### [TEXT SECTION]
= Beginning of Section =

Countries in Southeast Asia like Singapore, Malaysia, and Thailand have all implemented variations of the laws protecting an individual’s personal data. These Acts set rules to guide how organisations can collect and use the personal data of individuals within the respective country and impose fines when companies have been negligent. This further pushes companies to implement all necessary proactive steps to protect sensitive data adequately.

Another tip for staying ahead of cyberthreats is to have proactive, periodic updates. Cybersecurity teams should review protocols regularly to keep security processes up to date.

4. Bring employees on board

As cyberattacks become more complex, cybersecurity technology and processes are only one part of keeping companies and agencies safe. Employees are the next line of defense. Organisations can offer regular security training to employees and encourage good habits, like changing passwords frequently or using different credentials for each account.

Government agencies can also consider building a knowledge base in the form of a website or portal. This will ensure every staff member has access to the skills needed to identify and avoid cyberthreats.

Certifications are another way to help staff members stay on top of cybersecurity best practices. The Information Systems Audit and Control Association (ISACA), for instance, provides cybersecurity training and certification across various sectors. As the threat landscape evolves, organisations must continue upskilling their employees and instill good cyber practices.

= End of Section =

### [RECORDED INFORMATION]
= Beginning of Section =

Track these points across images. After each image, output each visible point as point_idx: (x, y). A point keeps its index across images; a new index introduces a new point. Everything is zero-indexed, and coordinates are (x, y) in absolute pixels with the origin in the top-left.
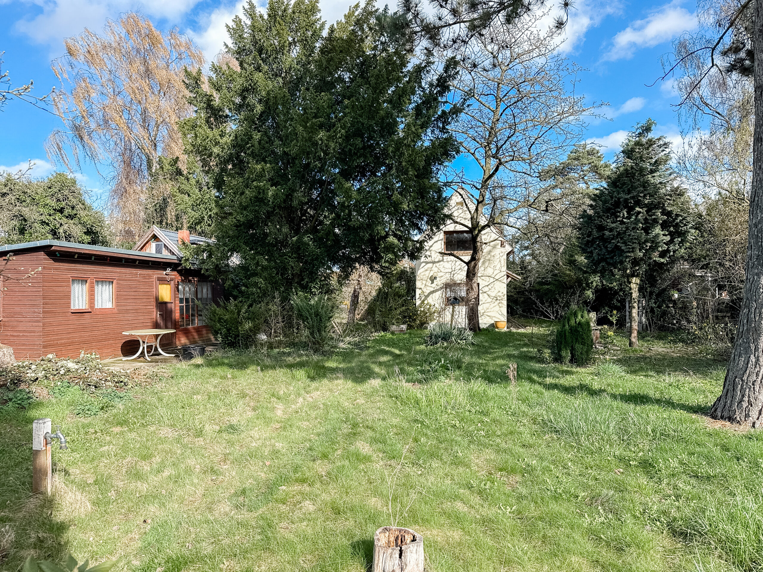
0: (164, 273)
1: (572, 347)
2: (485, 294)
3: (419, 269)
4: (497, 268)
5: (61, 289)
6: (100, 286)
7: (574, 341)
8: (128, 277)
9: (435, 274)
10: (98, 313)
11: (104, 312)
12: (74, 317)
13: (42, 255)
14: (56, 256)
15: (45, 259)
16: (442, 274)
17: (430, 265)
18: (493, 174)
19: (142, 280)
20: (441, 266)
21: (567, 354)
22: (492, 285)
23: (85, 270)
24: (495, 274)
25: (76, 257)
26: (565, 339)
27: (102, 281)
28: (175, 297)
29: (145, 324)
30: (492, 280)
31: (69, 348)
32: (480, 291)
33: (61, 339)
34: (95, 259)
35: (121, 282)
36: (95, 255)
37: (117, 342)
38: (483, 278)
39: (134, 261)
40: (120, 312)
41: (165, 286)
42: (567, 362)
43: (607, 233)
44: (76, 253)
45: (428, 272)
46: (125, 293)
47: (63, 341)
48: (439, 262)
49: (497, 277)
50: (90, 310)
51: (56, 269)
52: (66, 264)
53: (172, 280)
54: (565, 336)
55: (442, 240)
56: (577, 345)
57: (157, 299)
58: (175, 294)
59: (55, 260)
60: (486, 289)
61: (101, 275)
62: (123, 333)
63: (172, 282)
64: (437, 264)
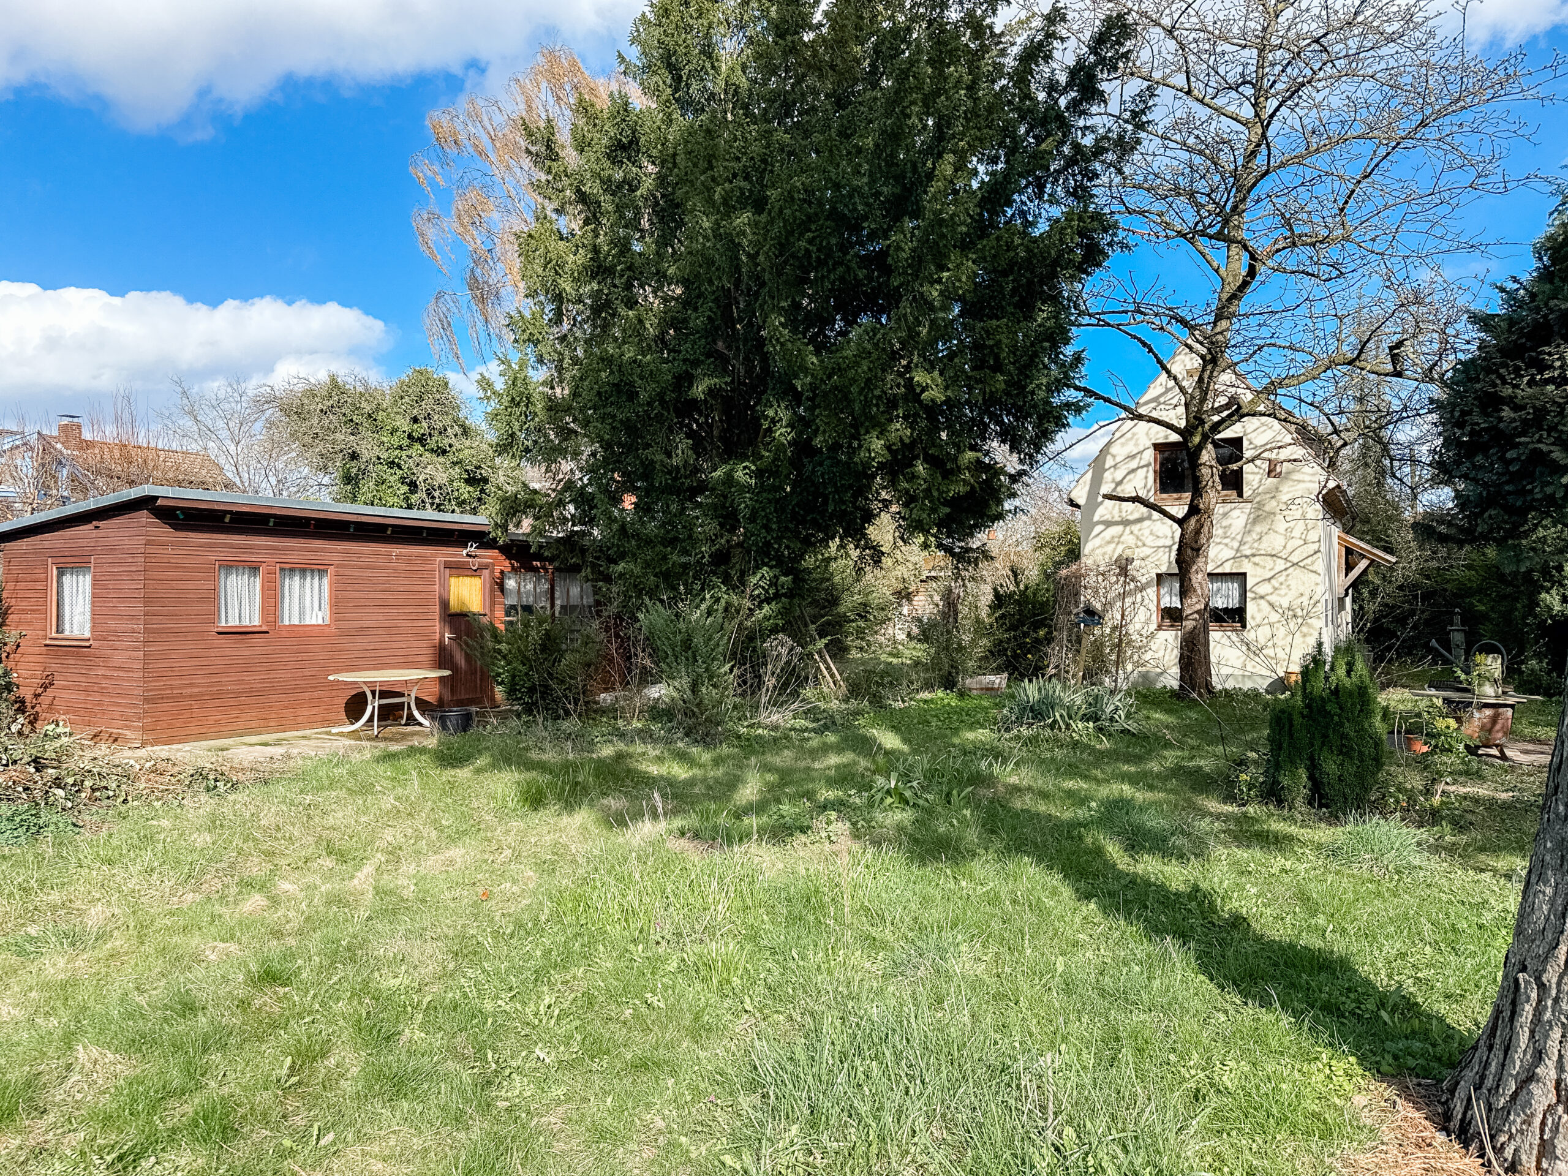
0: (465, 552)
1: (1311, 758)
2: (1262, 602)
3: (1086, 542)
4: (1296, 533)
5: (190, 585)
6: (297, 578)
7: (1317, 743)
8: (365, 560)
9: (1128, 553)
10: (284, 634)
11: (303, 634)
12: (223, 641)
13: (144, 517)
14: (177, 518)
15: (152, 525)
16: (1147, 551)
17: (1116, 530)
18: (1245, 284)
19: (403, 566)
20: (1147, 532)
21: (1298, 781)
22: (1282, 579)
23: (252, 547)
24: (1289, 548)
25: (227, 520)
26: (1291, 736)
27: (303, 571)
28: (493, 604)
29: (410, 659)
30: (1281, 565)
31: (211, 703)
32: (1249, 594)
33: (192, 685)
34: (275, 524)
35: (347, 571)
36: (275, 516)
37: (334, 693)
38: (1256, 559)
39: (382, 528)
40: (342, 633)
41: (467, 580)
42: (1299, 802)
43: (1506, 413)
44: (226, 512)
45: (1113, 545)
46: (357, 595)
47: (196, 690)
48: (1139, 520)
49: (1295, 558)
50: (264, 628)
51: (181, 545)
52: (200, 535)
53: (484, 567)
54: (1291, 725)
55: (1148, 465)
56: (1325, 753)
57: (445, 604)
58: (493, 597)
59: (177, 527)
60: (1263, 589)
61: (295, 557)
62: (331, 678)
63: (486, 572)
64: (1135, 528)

= End of Section =
= Beginning of Section =

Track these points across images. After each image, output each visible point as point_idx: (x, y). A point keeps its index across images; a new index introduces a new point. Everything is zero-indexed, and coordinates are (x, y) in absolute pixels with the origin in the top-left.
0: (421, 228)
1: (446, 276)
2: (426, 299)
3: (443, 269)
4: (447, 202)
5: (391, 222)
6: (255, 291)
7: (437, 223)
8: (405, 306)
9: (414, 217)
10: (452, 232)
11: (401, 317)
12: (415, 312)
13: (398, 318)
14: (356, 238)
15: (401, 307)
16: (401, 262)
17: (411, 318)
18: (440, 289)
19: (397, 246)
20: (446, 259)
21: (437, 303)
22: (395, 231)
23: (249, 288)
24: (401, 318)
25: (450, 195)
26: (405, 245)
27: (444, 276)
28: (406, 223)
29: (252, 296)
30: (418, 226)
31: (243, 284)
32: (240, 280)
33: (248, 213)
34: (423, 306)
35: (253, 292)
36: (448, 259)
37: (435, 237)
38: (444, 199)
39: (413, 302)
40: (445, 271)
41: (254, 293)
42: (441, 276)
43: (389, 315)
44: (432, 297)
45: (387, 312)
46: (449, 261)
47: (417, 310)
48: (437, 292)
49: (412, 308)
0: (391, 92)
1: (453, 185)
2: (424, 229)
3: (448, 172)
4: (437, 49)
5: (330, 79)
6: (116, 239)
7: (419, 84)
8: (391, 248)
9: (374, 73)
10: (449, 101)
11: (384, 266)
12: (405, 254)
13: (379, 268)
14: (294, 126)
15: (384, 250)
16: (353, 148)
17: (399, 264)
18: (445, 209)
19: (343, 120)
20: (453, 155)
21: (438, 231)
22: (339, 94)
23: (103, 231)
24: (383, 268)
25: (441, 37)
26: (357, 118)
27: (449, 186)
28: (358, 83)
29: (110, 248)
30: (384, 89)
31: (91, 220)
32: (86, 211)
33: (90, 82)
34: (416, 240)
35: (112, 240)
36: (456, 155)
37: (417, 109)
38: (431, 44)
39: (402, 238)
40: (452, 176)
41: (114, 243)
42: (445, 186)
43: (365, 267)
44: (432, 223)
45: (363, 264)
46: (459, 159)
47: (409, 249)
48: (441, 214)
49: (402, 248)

= End of Section =

### [EXERCISE REQUIREMENTS]
1. Translate this sentence from the cybersecurity passage above into Spanish: "Cybersecurity teams should review protocols regularly to keep security processes up to date."
2. Extend the cybersecurity passage above, starting after its final sentence.

### [EXERCISE RESULTS]
1. Los equipos de ciberseguridad deben revisar los protocolos con regularidad para mantener actualizados los procesos de seguridad.

2.
5. International and regional cooperation

Since cybercrime is a borderless crime, it’s vital for organisations to find allies nationally and internationally in this fight. Keeping in touch with a larger community of security experts will help everyone stay on the cutting edge in the fight against these malicious actors.

The Association of Southeast Asian Nations (ASEAN) Cybersecurity Cooperation Strategy, for example, lays out a roadmap for strengthening regional cooperation among ASEAN nations to tackle cyberthreats jointly. The Strategy includes a regional cybersecurity awareness programme and sets regional cybersecurity guidelines for emerging tech like 5G and the Internet of Things (IoT).

Organisations may not have the gift of prophecy, but they don’t need to be cursed to a fate of ill preparation. While they may not have precise information on cyberthreats, governments and organisations can ensure they’re prepared to deal with these threats through ample preparation and ongoing evaluation of their risk profile.